== SOURCE PASSAGE ==

That makes sense, because you could chop up characters when reading by bytes. If you really need to read() some bytes but keep your Encoding you will need to set and validate it manually. Here's one way you might do something like that:

$ cat read_to_char.rb 
# encoding: UTF-8
open("ascii.txt", "w+:UTF-8") do |f|
  f.puts "Résumé"
  f.rewind
  str = f.read(2)
  until str.dup.force_encoding(f.external_encoding).valid_encoding?
    str << f.read(1)
  end
  str.force_encoding(f.external_encoding)
  p [str.encoding.name, str]
end
$ ruby read_to_char.rb 
["UTF-8", "Ré"]

In that example, I just read() the fixed bytes I wanted and then push forward byte by byte until my data is valid in the desired Encoding. I had to test a dup() of the data and only force_encoding() when I was sure I was done reading, because UTF-8 and ASCII-8BIT are not compatible?() and would have raised Encoding::CompatibilityError as I was adding on bytes.

Working with binary data also requires you to know one more thing about Ruby's IO objects. Ruby has a feature where it translates some data you read on Windows. The translation is super simple: "\r\n" sequences read from an IO object are simplified to a solo "\n". This features is to help make Unix scripts work well on a platform that has different line endings. It does create a gotcha though: when you're going to read any non-text data, be it binary data or just a non-ASCII compatible Encoding like UTF-16, you need to warn Ruby not to do the translation for your code to be properly cross-platform.

By the way, this isn't new. This was even true in the Ruby 1.8 era.

Telling Ruby to treat the data as binary and not perform any translation (again, only active on Windows) is simple. You can just add a "b" for binary to your mode String in a call to open(). Thus you would read with something like:

open(path, "rb") do |f|
  # ...
end

or write with code like:

open(path, "wb") do |f|
  # ...
end

If you always knew about this quirk and you did a good job of always doing this, give yourself a big pat on the back because you're all set. If you didn't, you've got a bad habit you'll need to break. Don't feel too bad about it though. I've known about this quirk since my Perl (which does the same thing) days and I've always tried to follow it. However, about ten different bugs were recently filed against one of my libraries that amounted to me missing this "b" in several places. It's easy to forget.

Ruby 1.9 is much more strict about the binary flag. It's going to complain if you don't add it when it feels it is needed. For example:

$ cat missing_b.rb 
# Ruby 1.9 will let this slide
open("utf_16.txt", "w:UTF-16LE") do |f|
  f.puts "Some data."
end
# but not this
open("utf_16.txt", "r:UTF-16LE") do |f|
  # ...

===

• _JOB A_
Answer these from the Ruby IO passage, one line each:
(i) Which sequence does Ruby reduce to a solo "\n" when reading on Windows?
(ii) What letter is added to the mode String in open() to have Ruby treat the data as binary?
(iii) What does running read_to_char.rb print?
• _JOB B_
Reproduce part of the Ruby IO passage word for word, beginning at the words "If you always" and stopping after "easy to forget.".
The records that come next have no role here.

== LISTED RECORDS ==

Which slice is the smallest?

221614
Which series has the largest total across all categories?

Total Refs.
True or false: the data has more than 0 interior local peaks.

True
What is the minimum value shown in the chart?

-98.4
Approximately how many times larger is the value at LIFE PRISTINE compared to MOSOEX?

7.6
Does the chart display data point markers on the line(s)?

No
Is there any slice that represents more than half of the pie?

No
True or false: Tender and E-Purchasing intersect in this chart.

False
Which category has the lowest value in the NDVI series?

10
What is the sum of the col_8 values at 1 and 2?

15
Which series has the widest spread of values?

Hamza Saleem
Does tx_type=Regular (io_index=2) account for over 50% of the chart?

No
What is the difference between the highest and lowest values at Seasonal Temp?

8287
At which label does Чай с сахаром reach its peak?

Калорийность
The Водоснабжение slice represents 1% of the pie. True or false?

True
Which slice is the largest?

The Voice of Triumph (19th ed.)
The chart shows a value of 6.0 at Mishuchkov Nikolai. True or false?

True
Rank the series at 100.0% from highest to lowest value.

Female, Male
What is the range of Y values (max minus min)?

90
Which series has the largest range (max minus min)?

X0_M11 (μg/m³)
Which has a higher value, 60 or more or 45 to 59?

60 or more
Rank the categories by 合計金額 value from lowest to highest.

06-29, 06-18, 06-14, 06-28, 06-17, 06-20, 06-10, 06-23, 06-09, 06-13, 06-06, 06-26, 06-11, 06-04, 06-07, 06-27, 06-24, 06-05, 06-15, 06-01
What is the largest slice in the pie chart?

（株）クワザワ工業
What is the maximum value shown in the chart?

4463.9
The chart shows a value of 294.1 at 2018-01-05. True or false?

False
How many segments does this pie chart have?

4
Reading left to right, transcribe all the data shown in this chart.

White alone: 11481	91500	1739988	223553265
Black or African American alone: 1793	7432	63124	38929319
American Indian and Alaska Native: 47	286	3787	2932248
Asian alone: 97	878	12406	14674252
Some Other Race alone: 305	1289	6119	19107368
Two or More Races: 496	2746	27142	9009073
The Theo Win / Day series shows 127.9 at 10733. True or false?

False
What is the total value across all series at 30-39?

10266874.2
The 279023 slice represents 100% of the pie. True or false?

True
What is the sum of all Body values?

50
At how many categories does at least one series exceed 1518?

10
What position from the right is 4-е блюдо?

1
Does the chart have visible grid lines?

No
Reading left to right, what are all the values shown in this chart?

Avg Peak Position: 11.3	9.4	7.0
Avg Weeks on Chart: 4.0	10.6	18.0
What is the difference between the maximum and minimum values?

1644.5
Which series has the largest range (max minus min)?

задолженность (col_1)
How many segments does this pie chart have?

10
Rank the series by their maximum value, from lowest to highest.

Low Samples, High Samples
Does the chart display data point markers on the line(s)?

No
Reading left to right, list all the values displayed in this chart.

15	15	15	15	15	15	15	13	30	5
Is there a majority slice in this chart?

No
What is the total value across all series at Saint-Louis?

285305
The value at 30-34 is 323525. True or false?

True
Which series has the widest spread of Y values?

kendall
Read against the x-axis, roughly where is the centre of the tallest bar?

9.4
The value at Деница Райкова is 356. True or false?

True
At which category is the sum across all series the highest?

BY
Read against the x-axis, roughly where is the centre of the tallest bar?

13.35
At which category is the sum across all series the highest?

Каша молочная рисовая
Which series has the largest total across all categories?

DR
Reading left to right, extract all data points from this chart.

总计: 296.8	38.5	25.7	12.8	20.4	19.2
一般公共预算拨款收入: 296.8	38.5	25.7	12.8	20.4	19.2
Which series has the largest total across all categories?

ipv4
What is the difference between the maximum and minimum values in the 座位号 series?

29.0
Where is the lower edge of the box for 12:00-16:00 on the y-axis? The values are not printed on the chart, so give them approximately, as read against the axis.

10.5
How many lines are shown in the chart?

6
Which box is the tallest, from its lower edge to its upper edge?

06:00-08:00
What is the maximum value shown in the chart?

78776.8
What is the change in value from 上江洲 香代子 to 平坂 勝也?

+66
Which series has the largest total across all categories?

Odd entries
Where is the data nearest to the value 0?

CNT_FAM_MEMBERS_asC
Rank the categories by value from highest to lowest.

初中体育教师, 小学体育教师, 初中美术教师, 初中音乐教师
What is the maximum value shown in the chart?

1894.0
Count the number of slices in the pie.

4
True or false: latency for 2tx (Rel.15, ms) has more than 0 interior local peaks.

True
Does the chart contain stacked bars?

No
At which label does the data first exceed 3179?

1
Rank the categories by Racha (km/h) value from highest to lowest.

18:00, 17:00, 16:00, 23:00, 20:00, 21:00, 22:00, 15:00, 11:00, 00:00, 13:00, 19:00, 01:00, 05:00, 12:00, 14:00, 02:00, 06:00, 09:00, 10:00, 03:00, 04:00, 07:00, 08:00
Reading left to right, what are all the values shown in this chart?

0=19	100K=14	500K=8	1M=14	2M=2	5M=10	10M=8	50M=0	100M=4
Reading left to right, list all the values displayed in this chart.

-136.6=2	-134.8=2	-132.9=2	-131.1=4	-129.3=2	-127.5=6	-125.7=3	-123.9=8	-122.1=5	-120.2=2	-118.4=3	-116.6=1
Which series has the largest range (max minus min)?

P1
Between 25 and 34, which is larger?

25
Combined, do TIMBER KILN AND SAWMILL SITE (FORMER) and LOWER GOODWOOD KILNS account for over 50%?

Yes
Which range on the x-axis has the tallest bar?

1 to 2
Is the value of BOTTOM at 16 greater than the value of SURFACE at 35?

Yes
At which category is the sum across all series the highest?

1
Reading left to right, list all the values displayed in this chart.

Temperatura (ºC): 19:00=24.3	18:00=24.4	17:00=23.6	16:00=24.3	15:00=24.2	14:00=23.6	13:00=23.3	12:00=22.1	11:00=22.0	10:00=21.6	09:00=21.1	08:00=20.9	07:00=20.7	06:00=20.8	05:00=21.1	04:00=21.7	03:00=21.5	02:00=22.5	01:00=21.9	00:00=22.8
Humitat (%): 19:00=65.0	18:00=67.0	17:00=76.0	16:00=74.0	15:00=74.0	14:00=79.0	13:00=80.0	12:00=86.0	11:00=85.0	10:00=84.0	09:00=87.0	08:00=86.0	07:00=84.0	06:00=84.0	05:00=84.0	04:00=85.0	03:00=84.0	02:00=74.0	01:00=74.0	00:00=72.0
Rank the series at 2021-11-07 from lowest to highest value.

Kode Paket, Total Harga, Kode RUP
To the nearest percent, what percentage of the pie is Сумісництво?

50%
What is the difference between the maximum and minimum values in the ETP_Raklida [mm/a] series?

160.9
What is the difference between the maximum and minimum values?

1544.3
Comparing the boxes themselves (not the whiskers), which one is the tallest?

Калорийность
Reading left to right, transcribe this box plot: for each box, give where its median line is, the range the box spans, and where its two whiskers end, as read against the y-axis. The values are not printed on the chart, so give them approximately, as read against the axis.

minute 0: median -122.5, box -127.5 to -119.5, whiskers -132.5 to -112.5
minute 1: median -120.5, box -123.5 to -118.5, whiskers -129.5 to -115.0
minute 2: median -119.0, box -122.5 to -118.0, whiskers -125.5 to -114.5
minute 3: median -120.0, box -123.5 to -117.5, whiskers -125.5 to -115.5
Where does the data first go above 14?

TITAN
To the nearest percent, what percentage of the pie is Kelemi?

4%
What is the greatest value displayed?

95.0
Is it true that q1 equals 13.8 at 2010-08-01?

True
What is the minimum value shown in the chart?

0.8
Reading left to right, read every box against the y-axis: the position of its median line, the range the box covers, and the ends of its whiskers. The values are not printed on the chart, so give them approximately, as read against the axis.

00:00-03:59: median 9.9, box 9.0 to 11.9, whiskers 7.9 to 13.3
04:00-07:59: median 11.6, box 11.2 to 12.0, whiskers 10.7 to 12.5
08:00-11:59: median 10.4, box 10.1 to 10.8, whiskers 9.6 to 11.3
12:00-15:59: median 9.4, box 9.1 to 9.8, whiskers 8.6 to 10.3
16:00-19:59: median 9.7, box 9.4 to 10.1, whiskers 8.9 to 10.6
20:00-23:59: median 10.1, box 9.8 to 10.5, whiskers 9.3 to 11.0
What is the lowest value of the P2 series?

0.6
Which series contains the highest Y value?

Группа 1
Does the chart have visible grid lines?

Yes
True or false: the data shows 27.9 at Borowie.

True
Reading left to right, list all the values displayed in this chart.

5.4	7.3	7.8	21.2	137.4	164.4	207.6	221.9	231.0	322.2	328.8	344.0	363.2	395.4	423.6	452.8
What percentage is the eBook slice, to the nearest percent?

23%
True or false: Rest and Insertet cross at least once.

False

===

• _ANSWER SPACE A_
(i) "\r\n"
(ii) "b"
(iii) ["UTF-8", "Ré"]

• _ANSWER SPACE B_
If you always knew about this quirk and you did a good job of always doing this, give yourself a big pat on the back because you're all set. If you didn't, you've got a bad habit you'll need to break. Don't feel too bad about it though. I've known about this quirk since my Perl (which does the same thing) days and I've always tried to follow it. However, about ten different bugs were recently filed against one of my libraries that amounted to me missing this "b" in several places. It's easy to forget.